On Monday, the governor’s office released a statement about what those financial repercussions could look like.
The state board of education could “move to withhold the salary of the district superintendent or school board members, as a narrowly tailored means to address the decision-makers who led to the violation of law,” a statement of the Governor’s office read, obtained by CBS 4 Miami.
The governor’s office said the decision is to protect “parents’ rights.”
“Education funding is intended to benefit students first and foremost, not systems. The Governor’s priorities are protecting parents’ rights and ensuring that every student has access to a high-quality education that meets their unique needs,” it read.
Miami-Dade Superintendent Alberto Carvalho, who runs the fourth largest school district in the nation, released a statement in response, according to CBS 4.
“We have established a process that requires consultation with experts in the areas of public health and medicine. We will follow this process, which has served us well, and then make a final decision,” Carvalho said.
“At no point shall I allow my decision to be influenced by a threat to my paycheck; a small price to pay considering the gravity of this issue and the potential impact to the health and well-being of our students and dedicated employees.”
The new explosion of cases has put a strain on the state’s hospitals, including pediatric hospitals who say they are “completely overwhelmed” by the number of new children hospitalizations.
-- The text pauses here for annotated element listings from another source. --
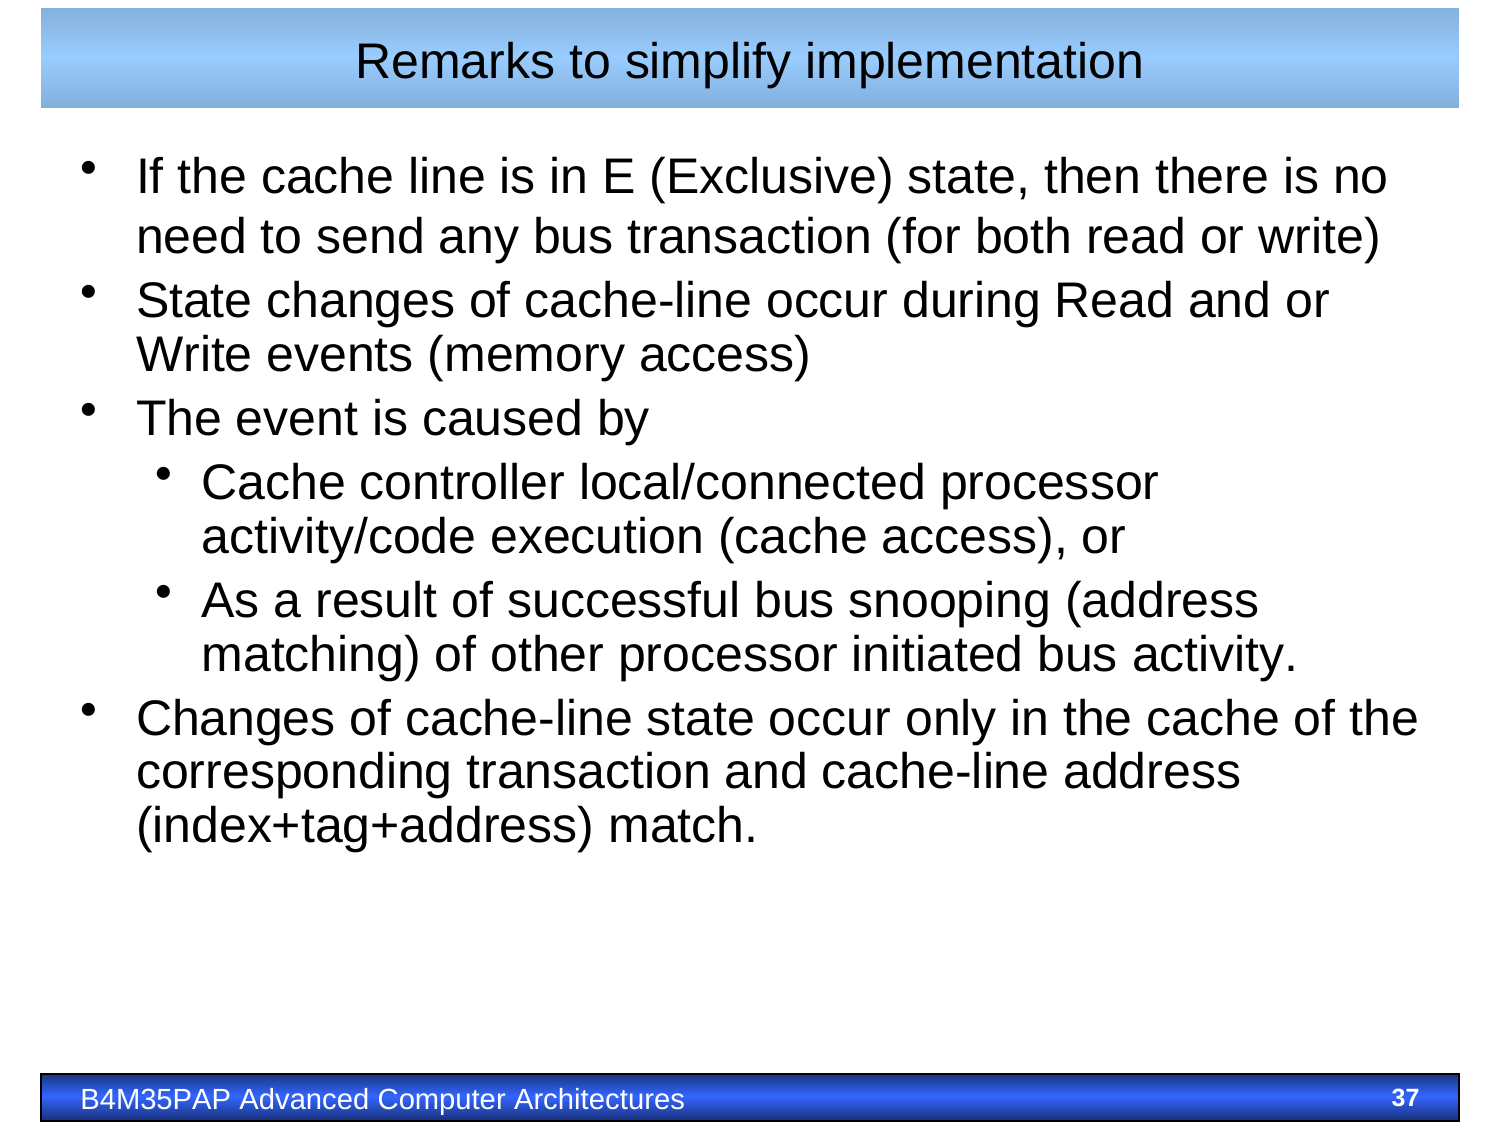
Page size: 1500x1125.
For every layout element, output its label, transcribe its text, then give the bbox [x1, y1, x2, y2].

list If the cache line is in E (Exclusive) state, then there is no need to send any bus transaction (for both read or write) State changes of cache-line occur during Read and or Write events (memory access) The event is caused by Cache controller local/connected processor activity/code execution (cache access), or As a result of successful bus snooping (address matching) of other processor initiated bus activity. Changes of cache-line state occur only in the cache of the corresponding transaction and cache-line address (index+tag+address) match. [64, 136, 1436, 1000]
title Remarks to simplify implementation [41, 8, 1459, 108]
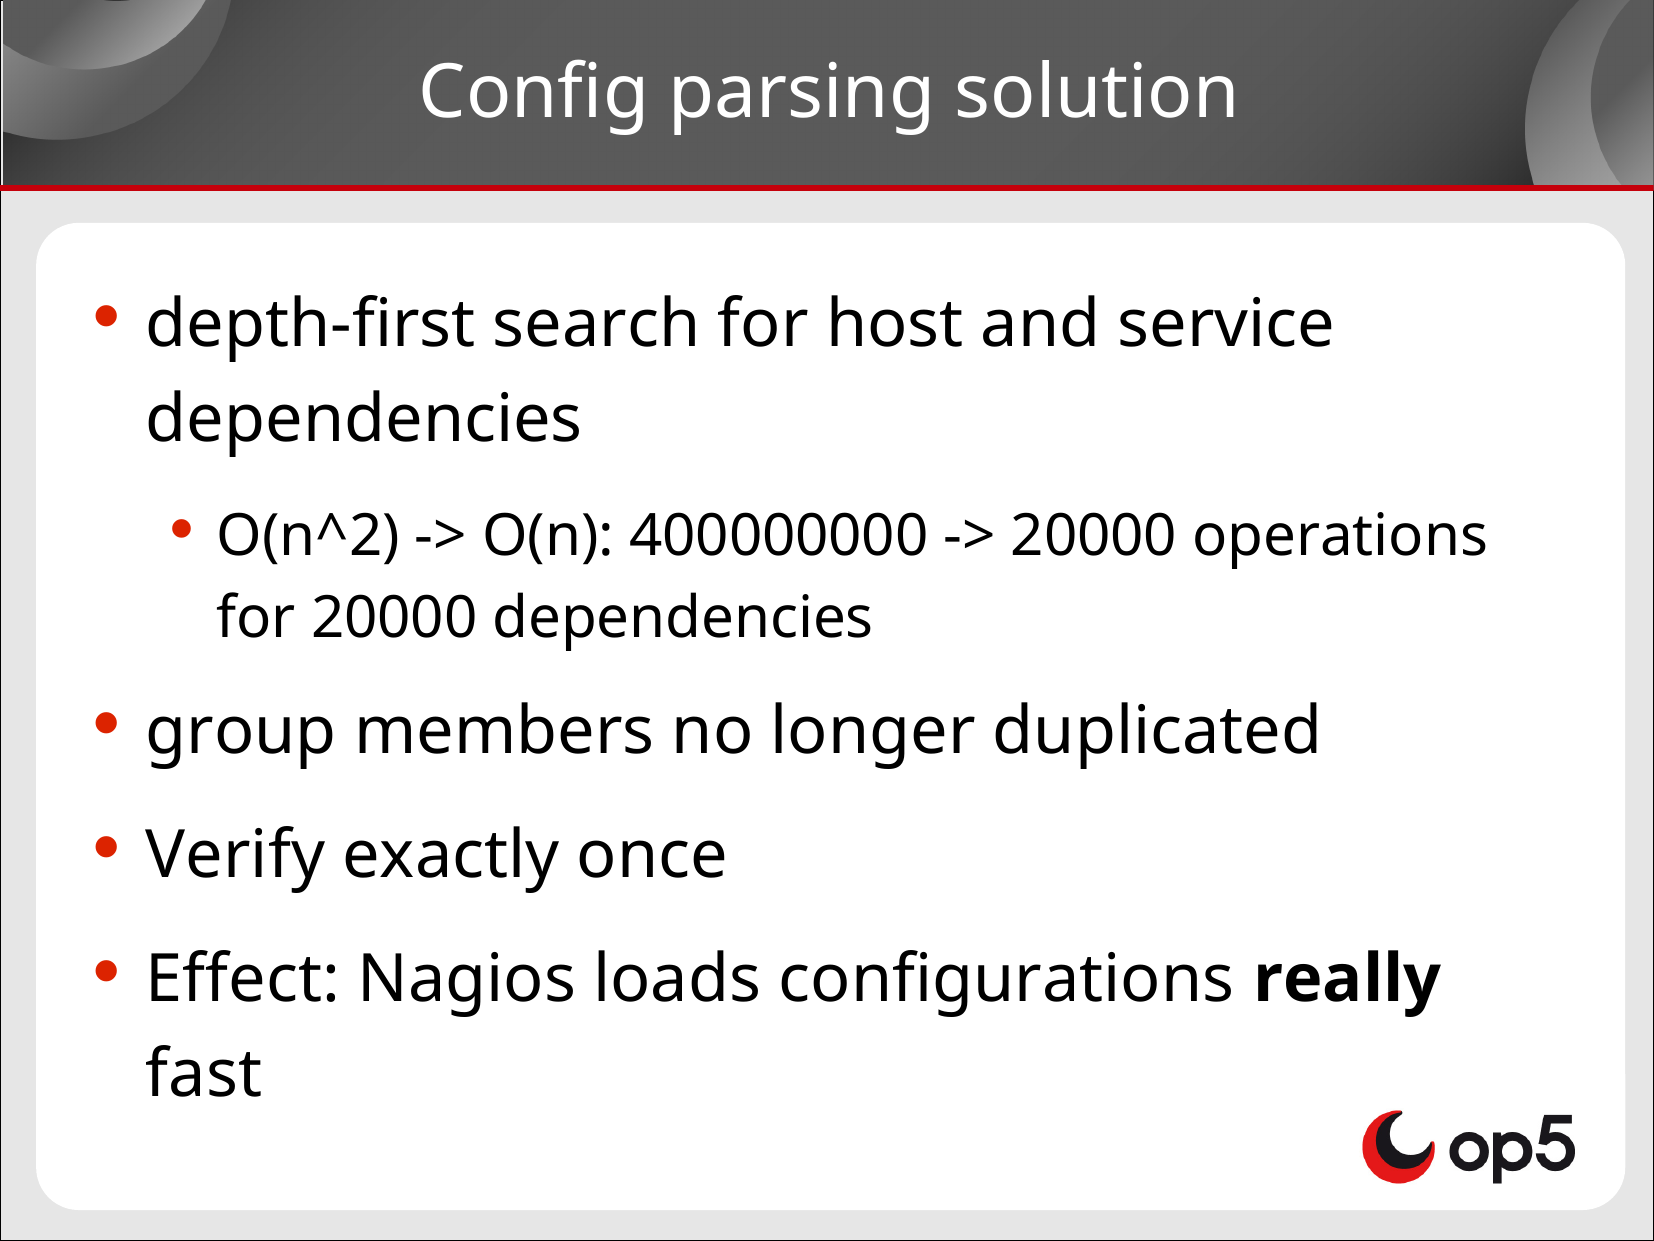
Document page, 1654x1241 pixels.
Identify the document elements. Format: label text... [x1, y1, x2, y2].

list depth-first search for host and service dependencies O(n^2) -> O(n): 400000000 -> 20000 operations for 20000 dependencies group members no longer duplicated Verify exactly once Effect: Nagios loads configurations really fast [75, 271, 1557, 1163]
picture [1350, 1103, 1587, 1191]
picture [3, 0, 1654, 185]
title Config parsing solution [88, 0, 1571, 175]
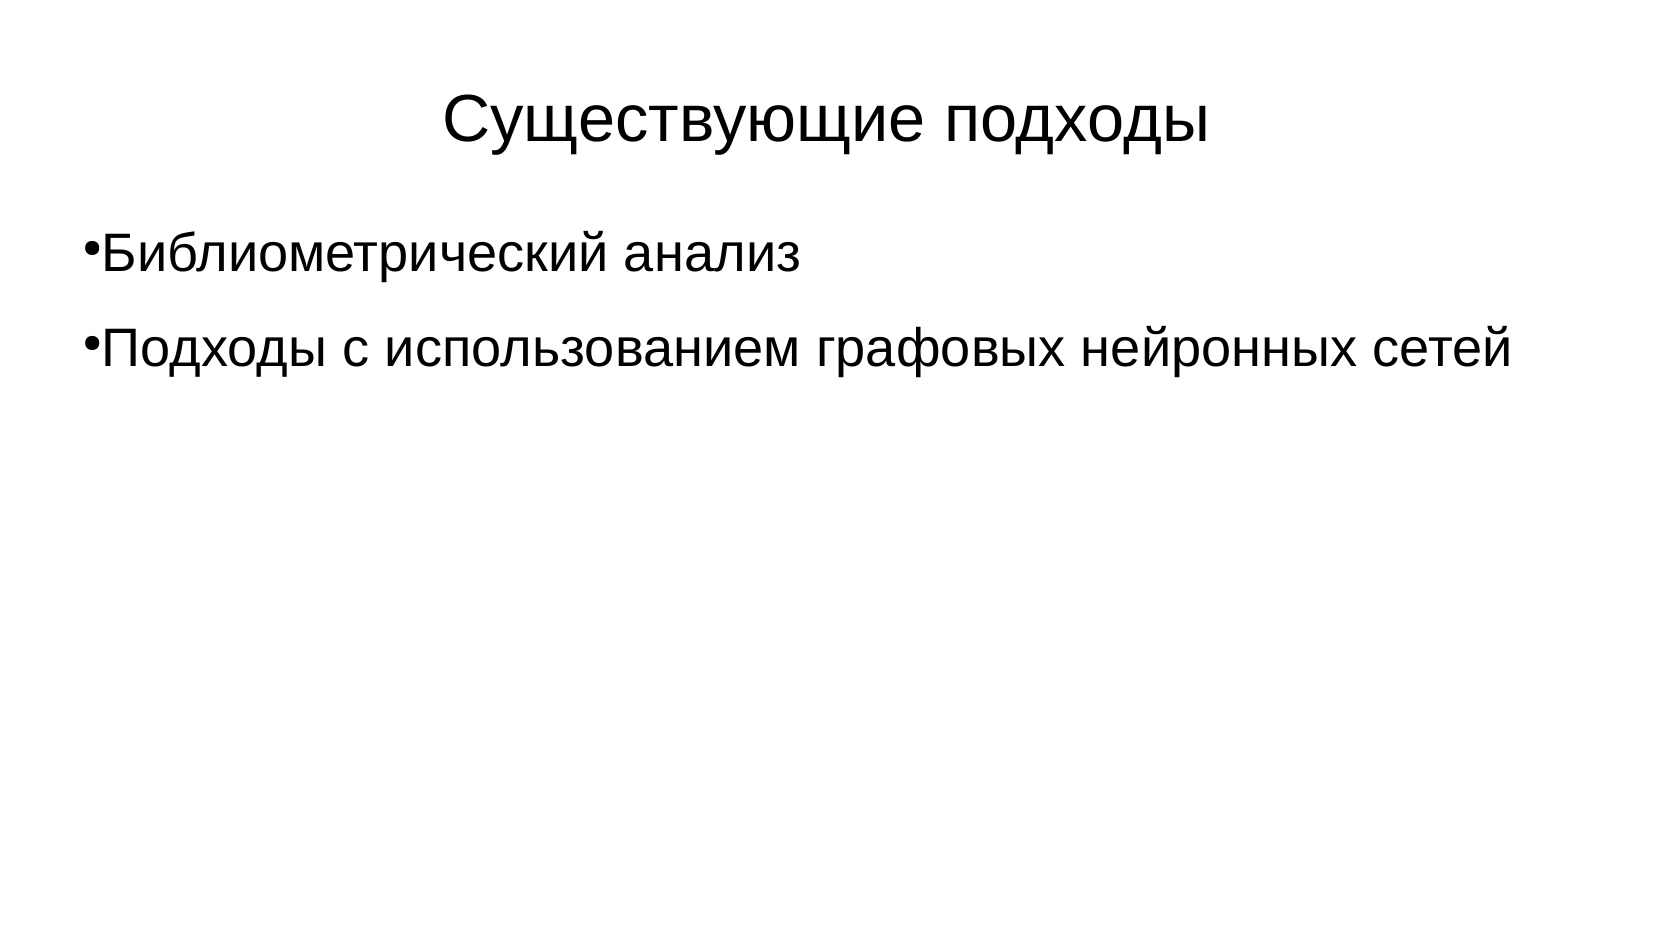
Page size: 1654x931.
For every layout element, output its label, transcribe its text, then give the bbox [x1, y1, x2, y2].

list Библиометрический анализ Подходы с использованием графовых нейронных сетей [82, 217, 1571, 758]
title Существующие подходы [82, 37, 1571, 193]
Florida reported the highest number of child hospitalizations of any state on Sunday, with 172, according to data from the U.S. Department of Health and Human services.
Florida has set a new record for new cases over the past week with nearly 135,000 new infections of the virus, averaging over 19,000 per day. In the week from July 30 to Aug. 5, the Sunshine State has accounted for about 20 percent of all new cases in the country.
According to the Florida DOH, roughly 63 percent of the state has been vaccinated so far.
Arkansas Gov. Asa Hutchinson admitted Wednesday that he was wrong for previously banning mask mandates in the state.
The governor now wants to amend the law to give schools the option to adopt their own mask requirements.